▶ What is required:
Give every entry again precisely as it appears.

▶ Records for the exercise:
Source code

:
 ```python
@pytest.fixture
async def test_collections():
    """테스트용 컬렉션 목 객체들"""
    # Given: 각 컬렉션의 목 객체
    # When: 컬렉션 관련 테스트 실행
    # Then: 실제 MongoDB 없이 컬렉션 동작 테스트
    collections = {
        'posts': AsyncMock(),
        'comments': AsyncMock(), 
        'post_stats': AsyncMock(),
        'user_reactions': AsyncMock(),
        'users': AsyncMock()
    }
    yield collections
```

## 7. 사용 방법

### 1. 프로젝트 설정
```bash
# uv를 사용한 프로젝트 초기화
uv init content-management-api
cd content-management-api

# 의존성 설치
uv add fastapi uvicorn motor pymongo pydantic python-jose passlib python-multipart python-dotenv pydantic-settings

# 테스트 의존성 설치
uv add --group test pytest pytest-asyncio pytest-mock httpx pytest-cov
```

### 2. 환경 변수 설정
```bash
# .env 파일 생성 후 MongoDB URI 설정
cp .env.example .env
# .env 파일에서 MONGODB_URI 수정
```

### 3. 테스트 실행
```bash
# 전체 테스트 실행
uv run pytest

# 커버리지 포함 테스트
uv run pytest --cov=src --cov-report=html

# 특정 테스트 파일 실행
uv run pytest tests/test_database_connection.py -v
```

▶ Written reply:
Source code

:
 ```python
@pytest.fixture
async def test_collections():
    """테스트용 컬렉션 목 객체들"""
    # Given: 각 컬렉션의 목 객체
    # When: 컬렉션 관련 테스트 실행
    # Then: 실제 MongoDB 없이 컬렉션 동작 테스트
    collections = {
        'posts': AsyncMock(),
        'comments': AsyncMock(), 
        'post_stats': AsyncMock(),
        'user_reactions': AsyncMock(),
        'users': AsyncMock()
    }
    yield collections
```

## 7. 사용 방법

### 1. 프로젝트 설정
```bash
# uv를 사용한 프로젝트 초기화
uv init content-management-api
cd content-management-api

# 의존성 설치
uv add fastapi uvicorn motor pymongo pydantic python-jose passlib python-multipart python-dotenv pydantic-settings

# 테스트 의존성 설치
uv add --group test pytest pytest-asyncio pytest-mock httpx pytest-cov
```

### 2. 환경 변수 설정
```bash
# .env 파일 생성 후 MongoDB URI 설정
cp .env.example .env
# .env 파일에서 MONGODB_URI 수정
```

### 3. 테스트 실행
```bash
# 전체 테스트 실행
uv run pytest

# 커버리지 포함 테스트
uv run pytest --cov=src --cov-report=html

# 특정 테스트 파일 실행
uv run pytest tests/test_database_connection.py -v
```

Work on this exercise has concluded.